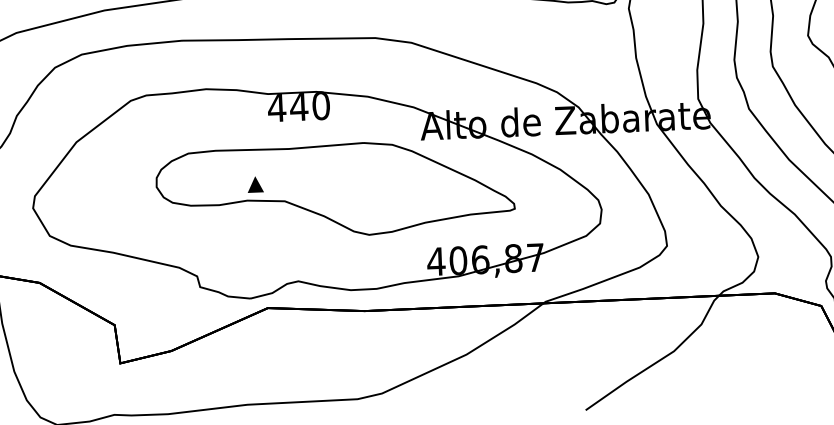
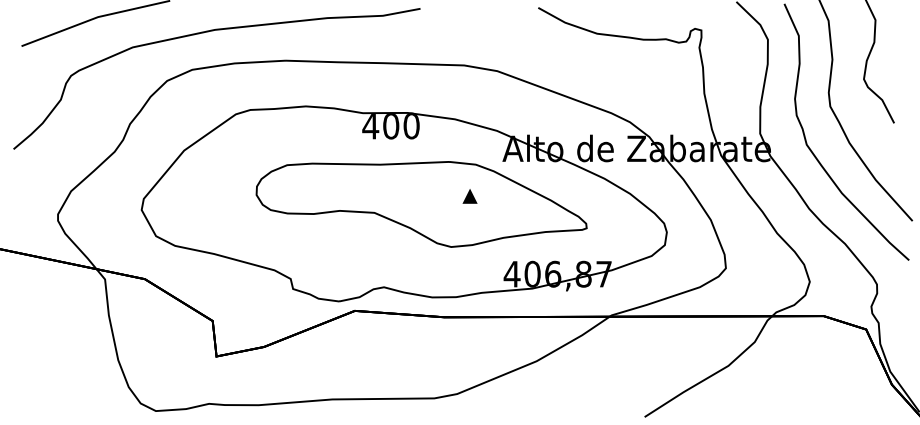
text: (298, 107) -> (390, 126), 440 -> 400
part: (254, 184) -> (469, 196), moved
====
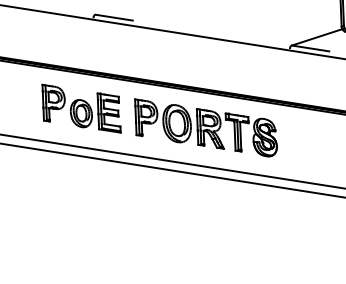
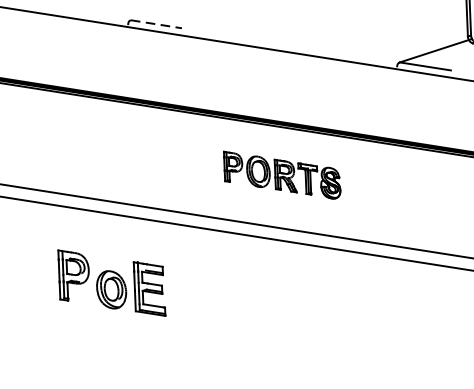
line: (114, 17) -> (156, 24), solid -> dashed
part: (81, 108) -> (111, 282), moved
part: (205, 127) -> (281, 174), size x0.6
====
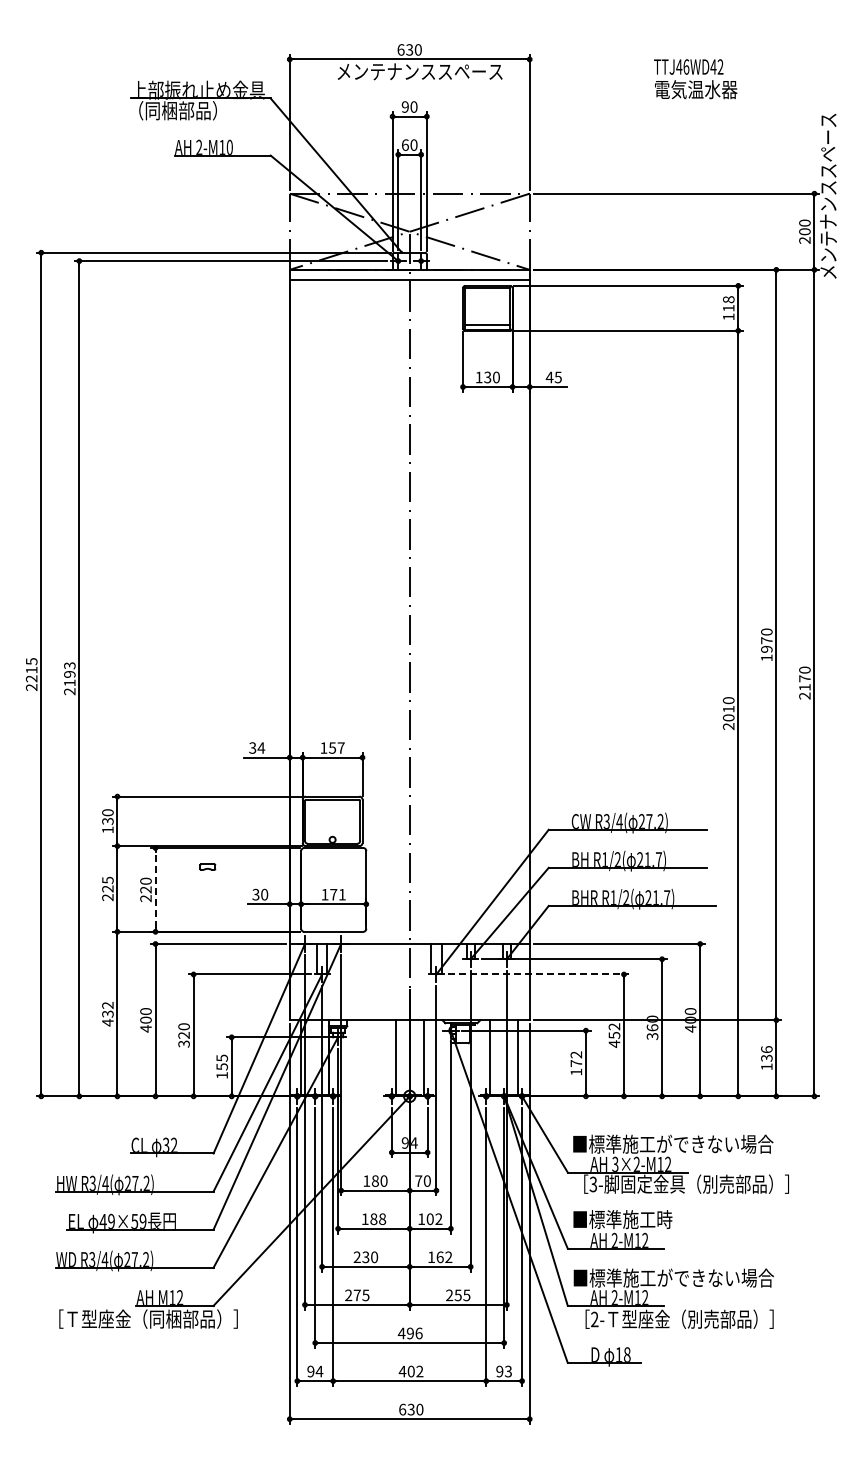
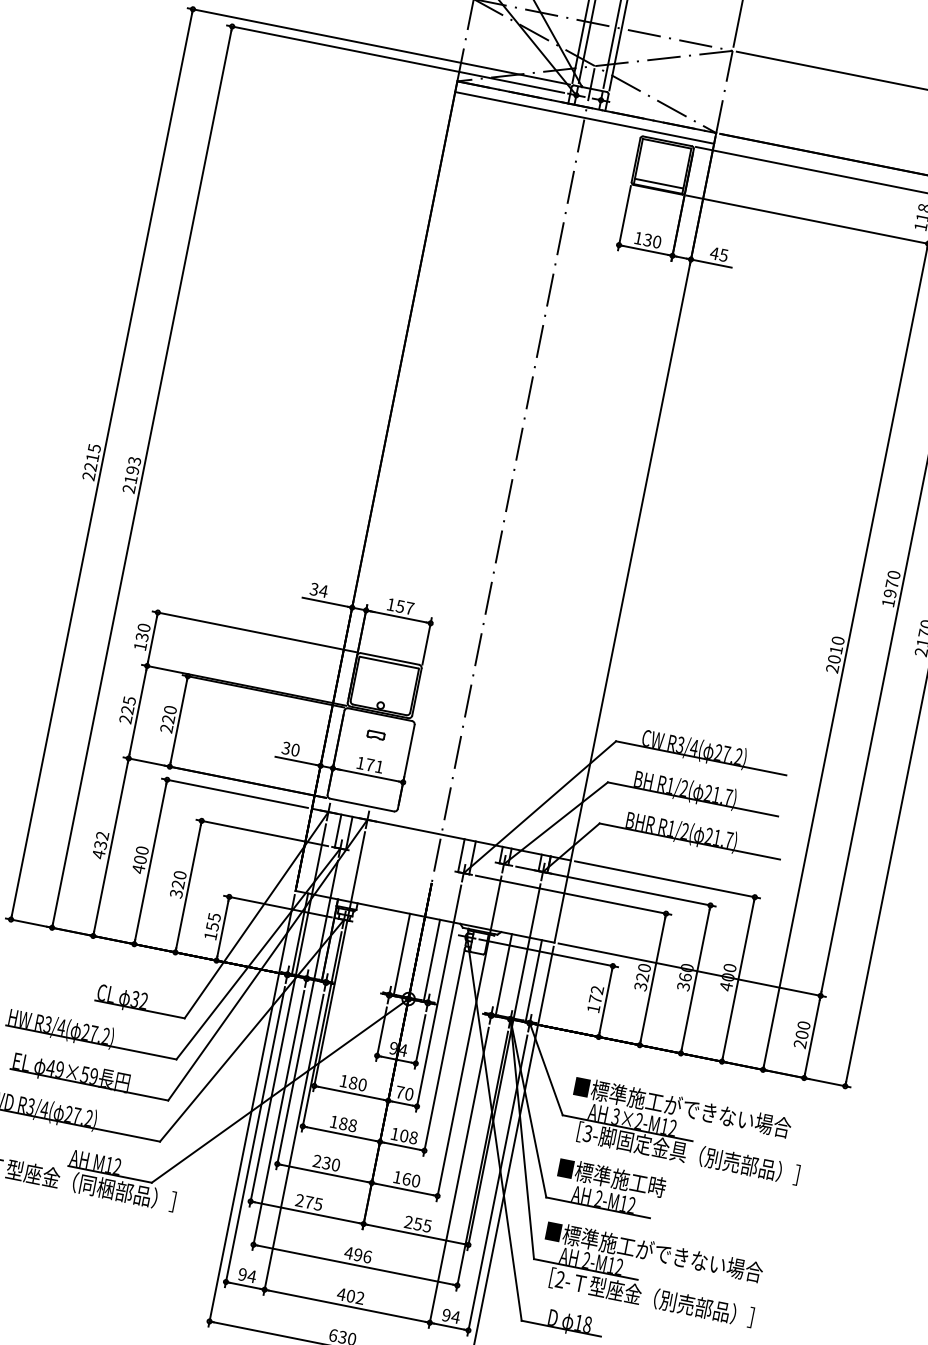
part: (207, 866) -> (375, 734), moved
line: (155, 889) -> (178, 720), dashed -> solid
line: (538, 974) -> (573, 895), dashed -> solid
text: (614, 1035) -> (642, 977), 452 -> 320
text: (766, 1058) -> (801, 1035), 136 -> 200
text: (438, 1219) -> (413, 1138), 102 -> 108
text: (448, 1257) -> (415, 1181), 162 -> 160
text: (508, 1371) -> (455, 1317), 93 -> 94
====
EXERCISE: Reproduce word for word the material above, starting with the line that has "text: (298, 107) -> (390, 126), 440 -> 400" and stopping after the line that has "part: (254, 184) -> (469, 196), moved".

TASK ANSWER:
text: (298, 107) -> (390, 126), 440 -> 400
part: (254, 184) -> (469, 196), moved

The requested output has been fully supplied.